Check your understanding:
- A) In the Algolit meeting notes, rewrite the paragraph beginning "the current version includes tools to scrape content" as a short list that keeps its main facts.
- B) Carry on the Algolit meeting notes from their last line, keeping the same note style.

Reading text:
ALGOLIT 7-10-16
Piero, Gijs, Manetta, An, Hans, Natacha
Works
___Writing with Film (Gijs) in exhibition in Groningen
will be in another exhibition on 22-10
website (published soon)
continuation of workshop of last year
voice recognition software to listen to video & make transcription automatically
with the aim to generate speeches of Obama
started using Markov Chains (Relearn)
the current version includes tools to scrape content (download Obama's weekly address from Youtube 340 speeches in between 2010-2016, 3-5 min each, and getting the transcriptions from thewhitehouse.gov)
total video material: 340 * 4 minutes = 1360 min =
created 2 db
* with clips, Gijs uses RoboMongo as a GUI for the Mongo database that is used - it recognises words, speech, silence <sil>, noise using PocketSphinx for the speech-to-text conversion
* another database with the transcriptions that are available at thewhitehouse.gov
-> is there much difference between Pocket Sphinx transcriptions & automatic transcriptions?
NN: grab official transcriptions, feed them to NN, recreate videos from that -> not very interesting
Gijs made different interfaces into the database
* DISCOVERIES:
ngram interface: Obama uses the same sentences in his weekly addresses, and the interface shows ngrams based on automatic trnacriptions that occur in different video's with obama speaking them, sometimes with 4 years of difference & exact same sentences
comparing the PocketSphinx output with the transcriptions
generates scored db of clips based on Levenhstein Distance algorithm with points: if distance is 0, it is very precise
it splits sentences for each source (official transcript on the left / generated transcription on right), looks for words that agree, if more words agree, it adds a whote space in right list
-> words get penalised or rewards...
*short sidetrack Levenshtein Distance algorithm - how precise are generated transcriptions
*-> shows difference between written & spoken language, reading from an autocue
*- 4 elements for left, 4 elements for right. the left list of elements is the right one (the transcription), and will not change. the right (the pocketsphinx output) list needs to adjust to the words in the left, to be as similar as possible
*- first step is to calculate all the options to order these elements
*- an element is a word, listing the possible orders is needed in order to merge multiple words into one (which happened for example with the 500.000 / parthunderdthousand)
*- it creates an anchor between 2 similar words & moves the word up in the list ('fold them up')
*- numbers are code!
*- repetition creates noise: it recombines with words that appear further on
*
an automated Obama speeches generator, an artificial Obama version 0.1
- Obama only being silent
- Markov chain generator, no rhythm yet: uses limites set of videos / not every video has title
-> turn Obama in chatbot you can talk to
-> create hologram: https://pbs.twimg.com/media/Ct7eiAGXYAAADzH.jpg
-> publish code online, and perhaps a log text explaining the different steps
-> interface: 15 ngrams with 2 months difference or 7 y apart
-> comparison between Obama's speeches and other people reusing parts of his texts
-> 1-1-17: Obama forever! refrains & chorus
try to understand what refrains are, time lapse could help & context of existing videos, show technical team behind him, he is on 'autopilot'
-> including the Youtube comments or ranking rates
-> compare with interviews with Obama on similar topics
-> create hologram choir / cfr Transcendence
quotes:
"Donald Trump is a markov chain"
___I could have written that: algorithmic writing/reading machine based on Pattern sentiment/opinion analysis (Manetta)

Supplied data:
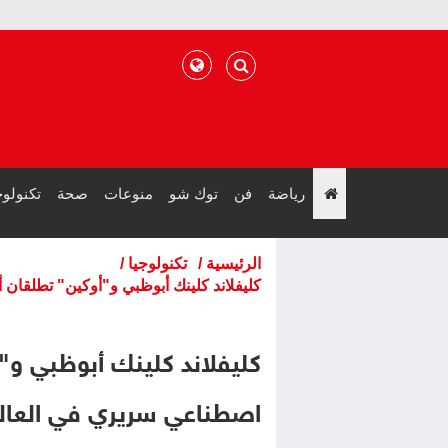
رياضة
فن
توك شو
منوعات
صحة
تكنولوج
";
الرئيسية
/
تكنولوجيا
/
كليفلاند كلينك أبوظبي و"أوكين" تطلقان
كليفلاند كلينك أبوظبي و"أ
اصطناعي سريري في العال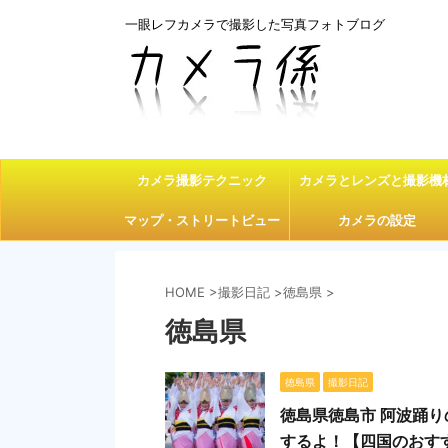
一眼レフカメラで撮影した写真フォトブログ
カメラ撮影テクニック
カメラとレンズと撮影機
マップ・ストリートビュー
カメラの設定
HOME
>
撮影日記
>
徳島県
>
徳島県
徳島県
撮影日記
徳島県徳島市 阿波踊
するよ！【四国のおす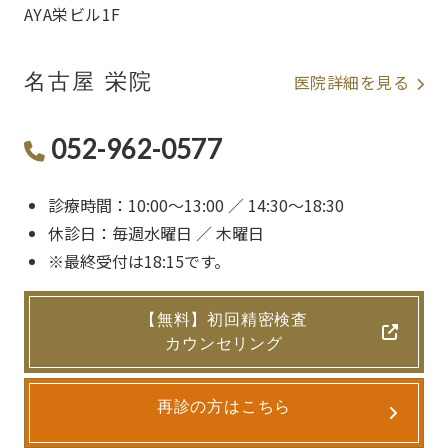
AYA栄ビル1F
名古屋 栄院
医院詳細を見る
052-962-0577
診療時間：10:00〜13:00 ／ 14:30〜18:30
休診日：毎週水曜日 ／ 木曜日
※最終受付は18:15です。
【無料】初回精密検査
カウンセリング
再診の方はこちら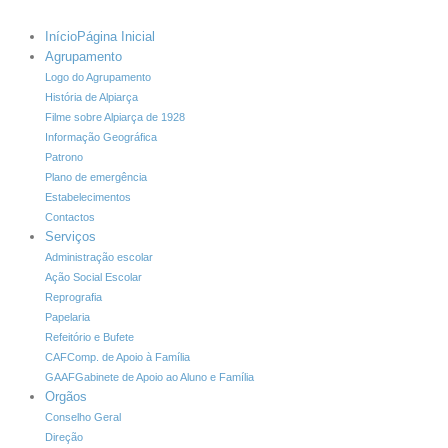
Início
Página Inicial
Agrupamento
Logo do Agrupamento
História de Alpiarça
Filme sobre Alpiarça de 1928
Informação Geográfica
Patrono
Plano de emergência
Estabelecimentos
Contactos
Serviços
Administração escolar
Ação Social Escolar
Reprografia
Papelaria
Refeitório e Bufete
CAF
Comp. de Apoio à Família
GAAF
Gabinete de Apoio ao Aluno e Família
Orgãos
Conselho Geral
Direção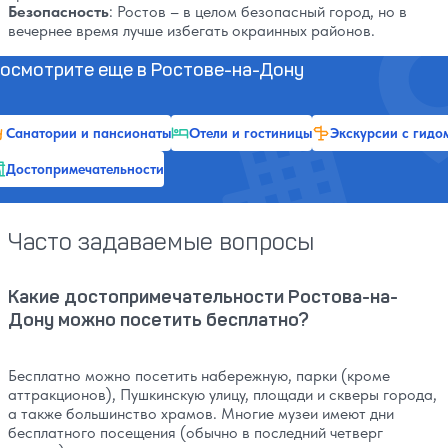
Безопасность
: Ростов – в целом безопасный город, но в
вечернее время лучше избегать окраинных районов.
осмотрите еще в Ростове-на-Дону
Санатории и пансионаты
Отели и гостиницы
Экскурсии с гидо
Достопримечательности
Часто задаваемые вопросы
Какие достопримечательности Ростова-на-
Дону можно посетить бесплатно?
Бесплатно можно посетить набережную, парки (кроме
аттракционов), Пушкинскую улицу, площади и скверы города,
а также большинство храмов. Многие музеи имеют дни
бесплатного посещения (обычно в последний четверг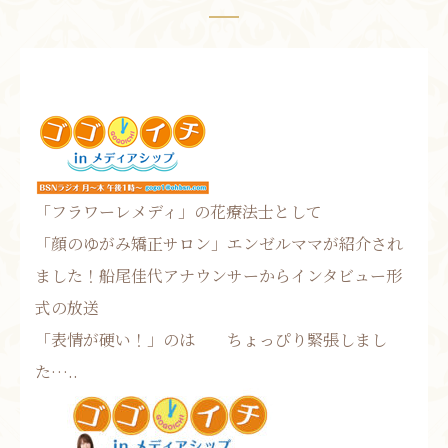
お問い合わせ
お知らせ
ブログ
お客様の声
活動実績
「フラワーレメディ」の花療法士として
「顔のゆがみ矯正サロン」エンゼルママが紹介され
ました！船尾佳代アナウンサーからインタビュー形
式の放送
「表情が硬い！」のは ちょっぴり緊張しまし
た…..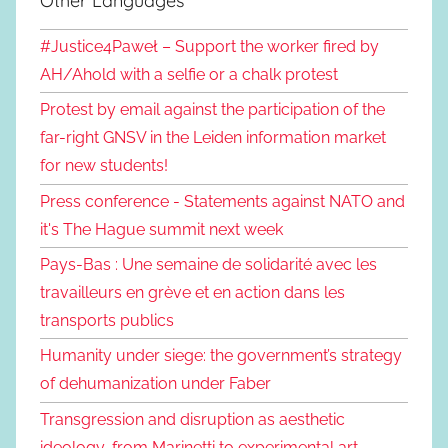
Other Languages
#Justice4Paweł – Support the worker fired by
AH/Ahold with a selfie or a chalk protest
Protest by email against the participation of the
far-right GNSV in the Leiden information market
for new students!
Press conference - Statements against NATO and
it's The Hague summit next week
Pays-Bas : Une semaine de solidarité avec les
travailleurs en grève et en action dans les
transports publics
Humanity under siege: the government’s strategy
of dehumanization under Faber
Transgression and disruption as aesthetic
ideology, from Marinetti to experimental art,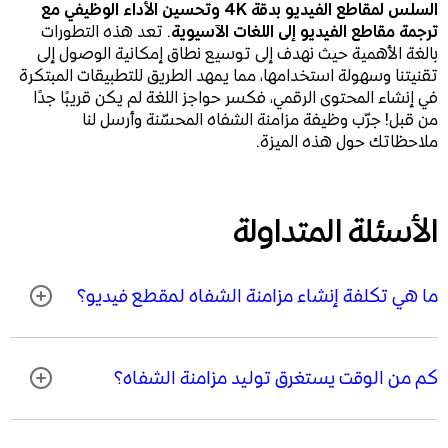
السلس لمقاطع الفيديو بدقة 4K وتحسين الأداء الوظيفي مع
ترجمة مقاطع الفيديو إلى اللغات الآسيوية
. تعد هذه التطورات
بالغة الأهمية حيث نهدف إلى توسيع نطاق إمكانية الوصول إلى
تقنيتنا وسهولة استخدامها، مما يمهد الطريق للتطبيقات المبتكرة
في إنشاء المحتوى الرقمي، فكسر حواجز اللغة لم يكن قريبًا جدًا
من قبل! جرّب وظيفة مزامنة الشفاه المحسّنة وأرسل لنا
ملاحظاتك حول هذه الميزة.
الأسئلة المتداولة
ما هي تكلفة إنشاء مزامنة الشفاه لمقطع فيديو؟
كم من الوقت يستغرق توليد مزامنة الشفاه؟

Responses per task:
- A)
- Includes tools to scrape content
- Downloads Obama's weekly addresses from YouTube: 340 speeches from 2010 to 2016, each 3–5 minutes long
- Gets the transcriptions from thewhitehouse.gov

- B)
long way from Cqrrelations to graduation project
how to go on
quote of Jopseph Weisenbaum (Eliza): machines start to act in wonderous ways, sceptical, inviting people to look into how it is made & give them teh feeling 'I could have written that'
* workshop
* poster series
* thesis
interested to see how textmining works, find ways to communicate
bridge way text mining is presented (corporations/acadmeics) & processes that happen in back
used Pattern / look into rethorics (presenting technique as objective thruth)/ look into metaphores (ex mining machine, raw)
looked into modality.py: -1 is negative, +1 is positive (very certain), in between is uncertain
beautiful topic, because outcomes of textmining are not absolute
used this script to let it speak about itself
beautiful interface!
-> not automatically generated, used modality.py to add colour codes (from clear red to clear green), underlining for weasel words (wikipedia / 'to weasel your way out of a situation', practice of lawyers & politicans), exact numbers vs floaty certainties/confidence
-> would be itneresting to apply weasel words to legal texts
in workshop posters were introduction on the side
workshop: introduction on text mining & interface for people without technical background
make your own oracle
* pick binary opposition
* copy your own text or use api to scrape Twitter & co
* different options to produce rule based system, ranges words from -7 till +7 using TF/TF-IDF
* print results of scored words, outputs matrix
* use ranged list to write new sentences & add average of the number
-> a way to check if your language is fitting in a certain context: ex job letter, google ranking, legal texts, parodies
-> use output for other algorithms
next step: turn it into a supervised model, correct & improve your results, annotation (now done by Twitter or manually)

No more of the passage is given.